Marc Rich and Scooter Libby: A Bad Comparison

Let us put to rest any comparison of the commutation of I. Lewis "Scooter" Libby's sentence and the pardon that Marc Rich received from President Bill Clinton.

They are in no way comparable.

By the degree of the individual's guilt and traitorous behavior, Libby's sentence-commutation by George W. Bush could be more aptly compared to GWB's father's pardon of Oliver North. North could have implicated the elder Bush in the illegal arms for hostages deal, which funded the subsequent murder of hundreds of thousands of Central American peasants, at the hands of the Reagan/Bush administration. Similarly, Libby could implicate the current underdstandably secretive holders of the offices of president and vice-president, of covering up the deliberate outing of a covert CIA operative.
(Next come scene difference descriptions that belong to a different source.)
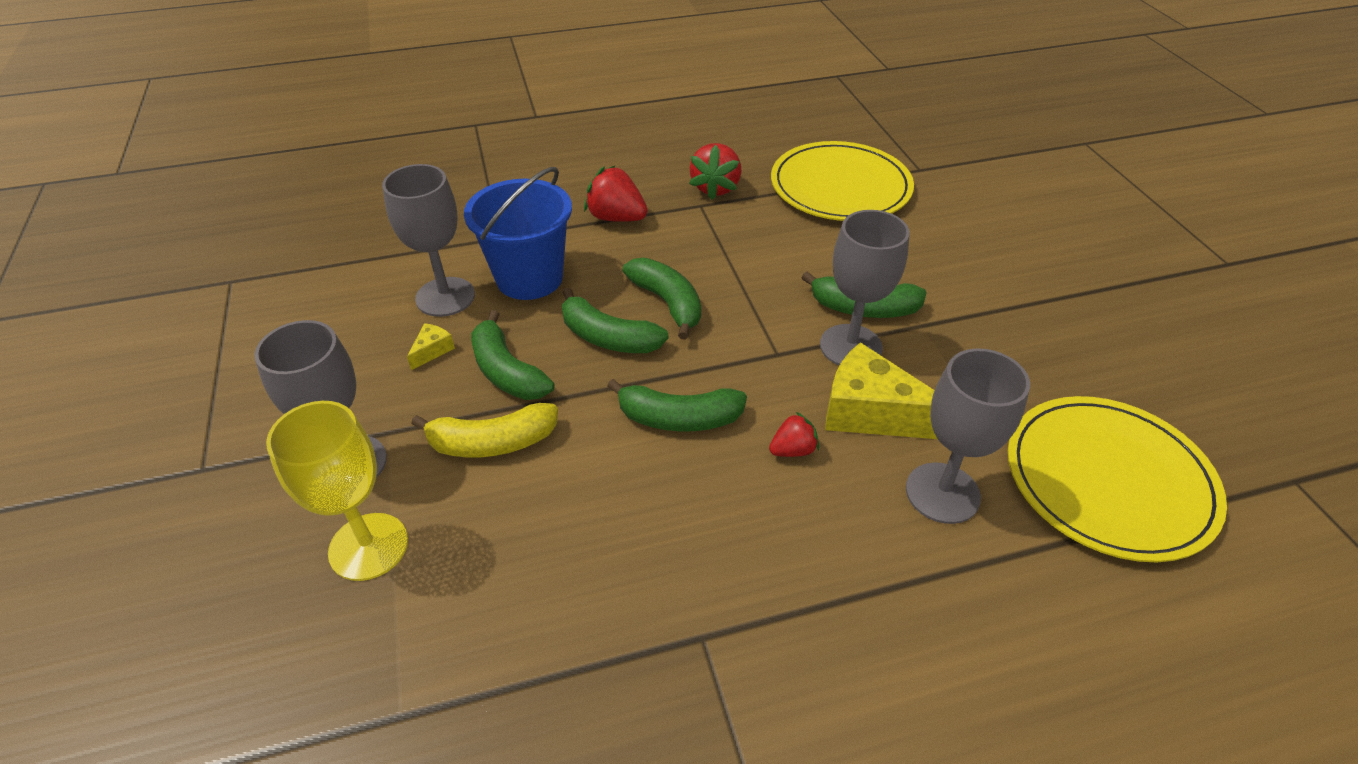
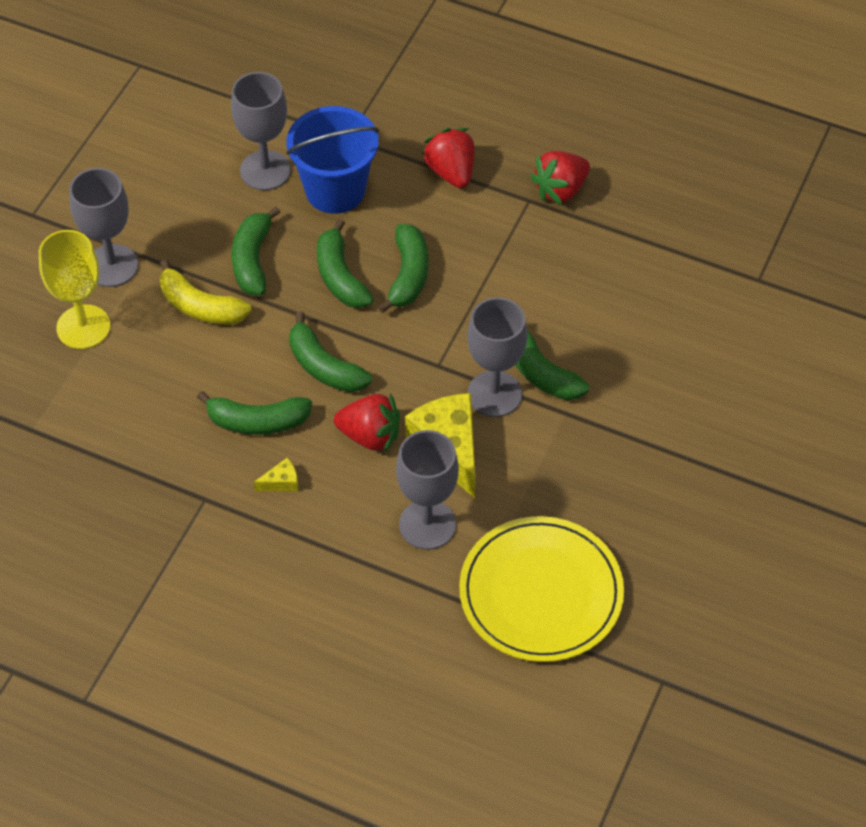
camera: 40 degrees right, 10 degrees up
(432, 350) = (221, 212): yellow cheese -> yellow cheese (281, 482)
(669, 512) = (257, 421): none -> green banana
(793, 450) = (370, 436): red strawberry -> red strawberry, size x1.69
(840, 186) = (665, 253): yellow plate -> none

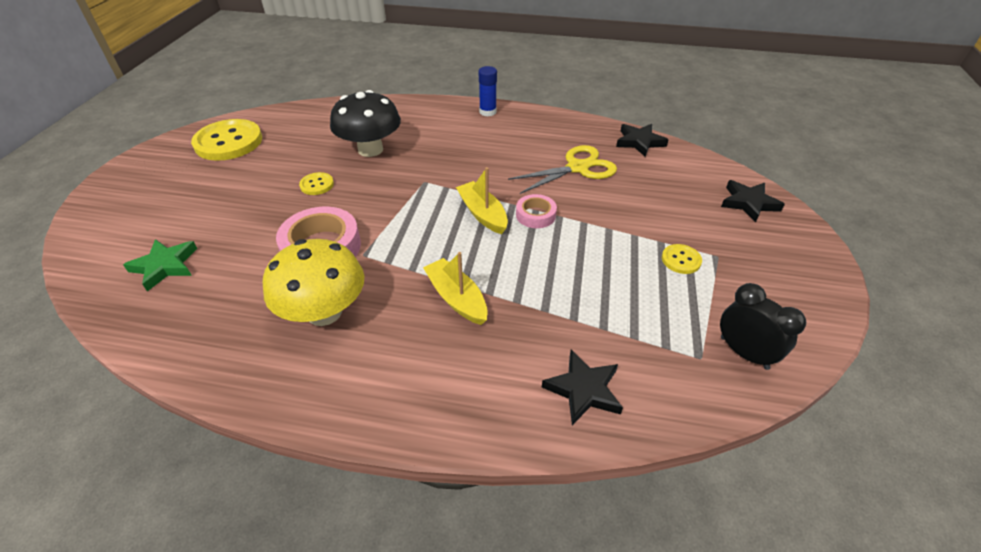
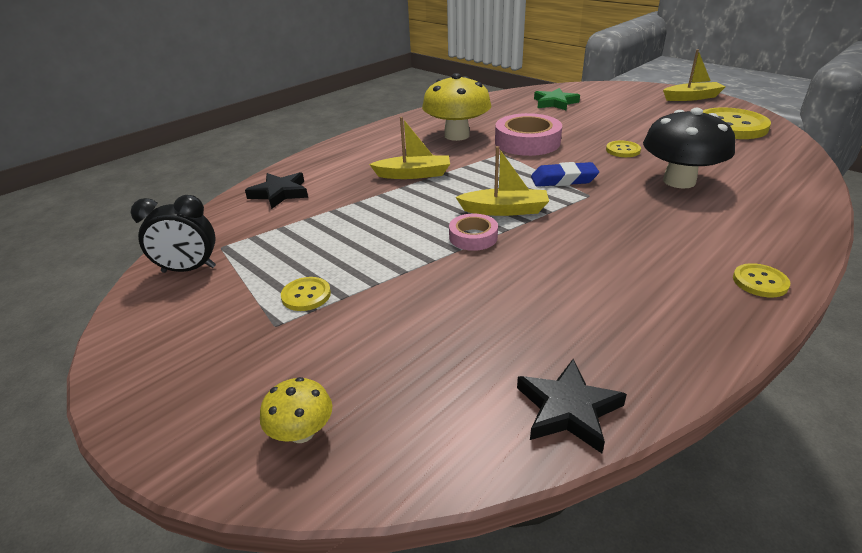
camera: 125 degrees right, 10 degrees down
(134, 171) = (692, 97): none -> yellow boat
(403, 200) = (563, 180): none -> blue eraser
(487, 112) = (760, 282): blue glue stick -> yellow button
(577, 168) = (539, 302): yellow scissors -> none
(748, 203) = (302, 432): black star -> yellow mushroom

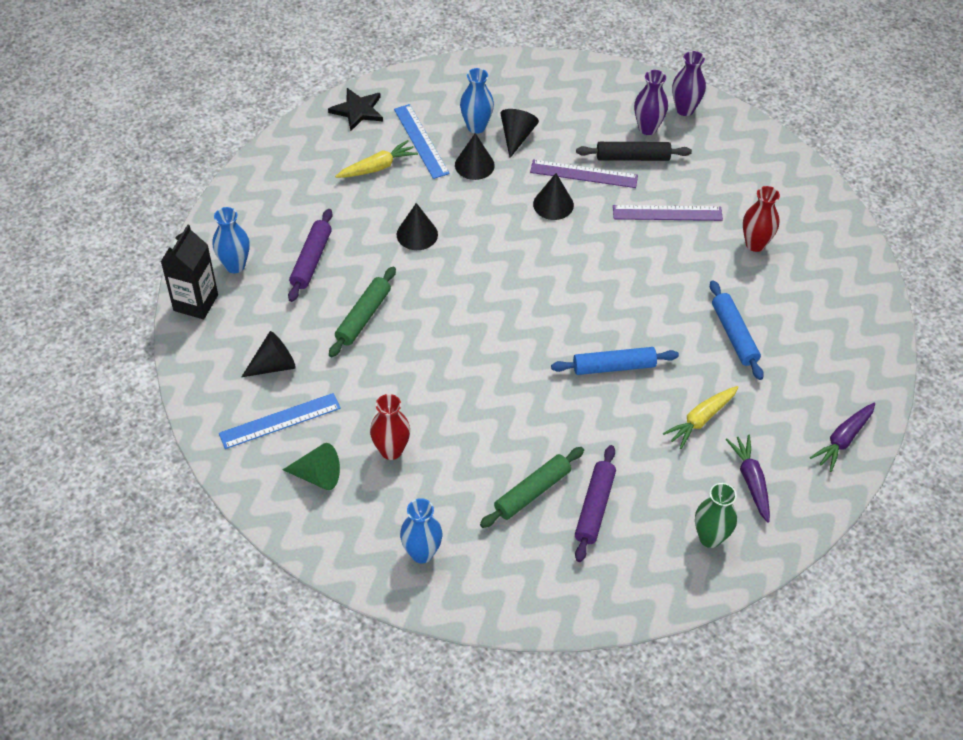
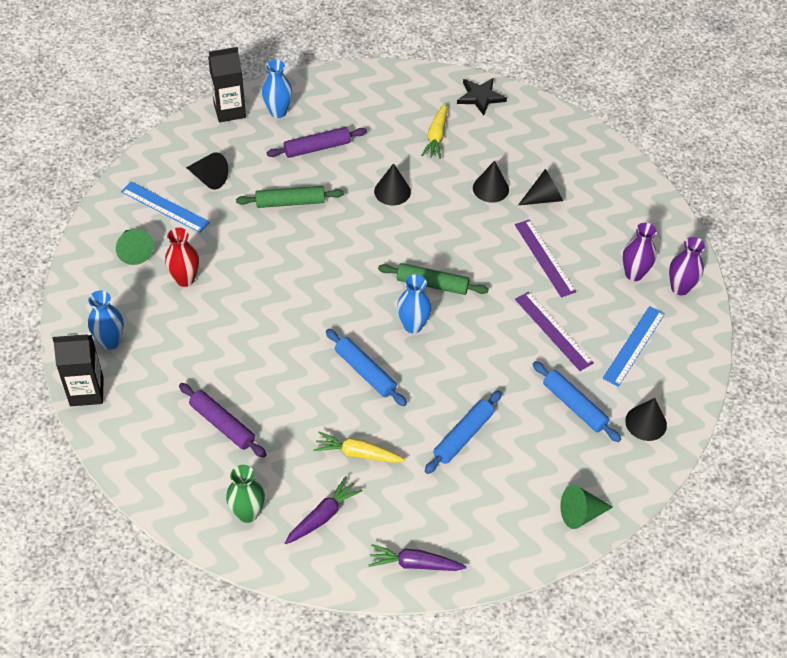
camera: 55 degrees right, 0 degrees up
(377, 167) = (436, 136): yellow carrot -> yellow carrot turned 75 degrees clockwise
(421, 141) = (485, 146): blue ruler -> blue ruler (634, 345)
(470, 604) = (86, 391): none -> black carton
(476, 127) = (530, 170): blue vase -> blue vase (413, 325)
(532, 492) = (209, 379): green rolling pin -> green rolling pin (432, 284)
(553, 204) = (495, 255): black cone -> black cone (646, 423)
(594, 507) = (222, 424): purple rolling pin -> purple rolling pin turned 60 degrees clockwise
(632, 157) = (592, 280): black rolling pin -> none
(755, 244) = (574, 406): red vase -> blue rolling pin
(864, 301) = (580, 514): none -> green cone

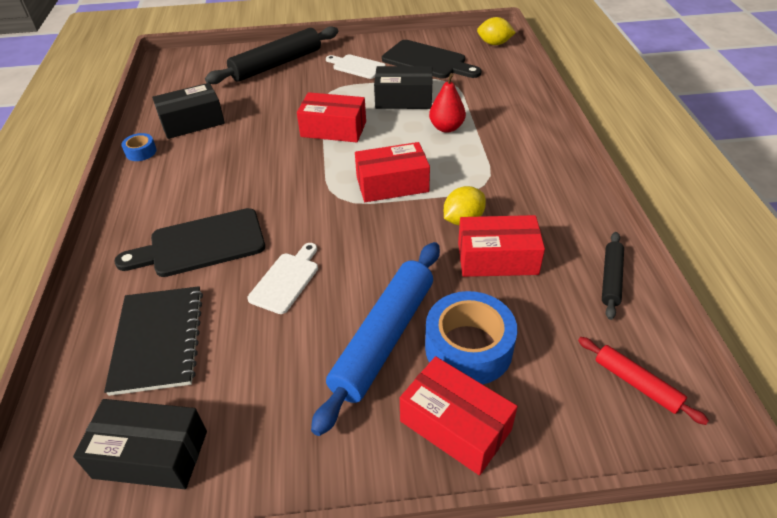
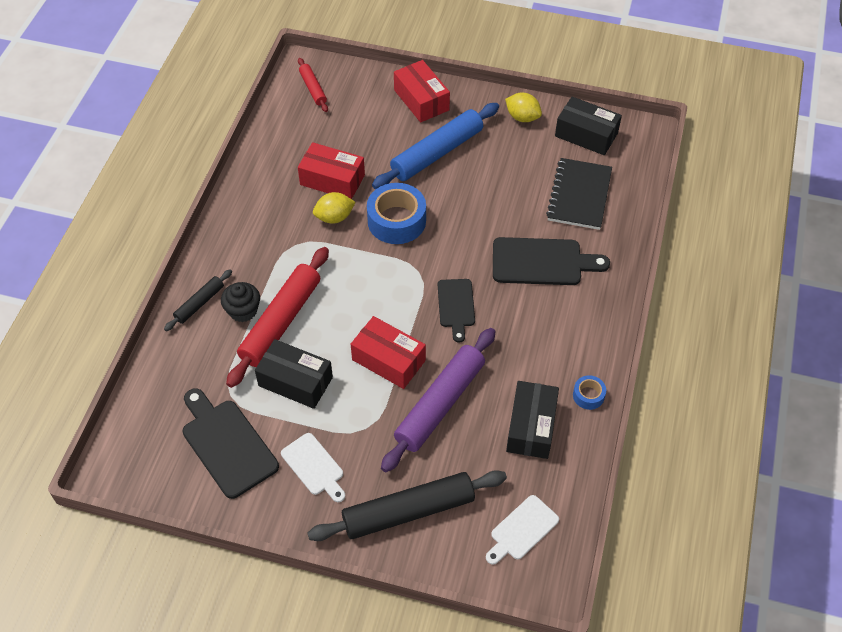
camera: 160 degrees left, 10 degrees up
(192, 122) = (531, 427): black box -> black box turned 75 degrees counterclockwise
(275, 116) = (440, 404): none -> purple rolling pin
(286, 280) = (485, 211): white cutting board -> white cutting board (522, 530)
(287, 180) = (456, 306): none -> black cutting board
(392, 184) = (369, 270): red box -> none
(446, 128) = (281, 322): red pear -> red rolling pin
(468, 348) = (390, 132): blue tape -> blue tape (396, 221)
(486, 126) = (243, 310): none -> black cupcake
(494, 44) = (125, 450): yellow lemon -> yellow lemon (522, 117)
(610, 278) = (271, 143): black rolling pin -> black rolling pin (199, 303)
Bill Clinton, in his autobiography, My Life, on pp. 940-941 has this to say about his own last-minute pardon of Marc Rich:

"The most controversial pardons went to Marc Rich and his partner, Pincus Green. Rich, a wealthy businessman, had left the United States for Switzerland shortly before he was indicted on tax and other charges for allegedly falsely reporting the price of certain oil transactions to minimize his tax liability. There were several such cases in the 1980s, when some oil was under price controls and some was not, inviting the dishonest to underestimate their income or to overcharge their customers. During that time, several people and companies were charged with violating the law, but the individuals were usually charged with a civil offense. It was extremely rare for tax charges to be prosecuted under the racketeering statutes, as Rich and Green were, and after they were charged, the Justice Department ordered U.S. attorneys to stop doing it. After he was indicted, Rich stayed overseas, mostly in Israel and Switzerland.

The government had allowed Rich's business to continue to operate after he agreed to pay $200 million in fines, more than four times the $48 million in taxes the government claimed he had evaded. Professor Marty Ginsberg, a tax expert and husband of Justice Ruth Bader Ginsberg, and Harvard law professor Bernard Wolfman had reviewed the transactions in question and concluded that Rich's companies were right in their tax computations, which meant that Rich himself had not owed any taxes on these transactions."

I call bullshit on Republicans for using the Marc Rich pardon as an example that is in any way comparable to the commutation of Scooter Libby richly deserved sentence. Incidentally, one of Rich's former lawyers was the ubiquitous Scooter Libby.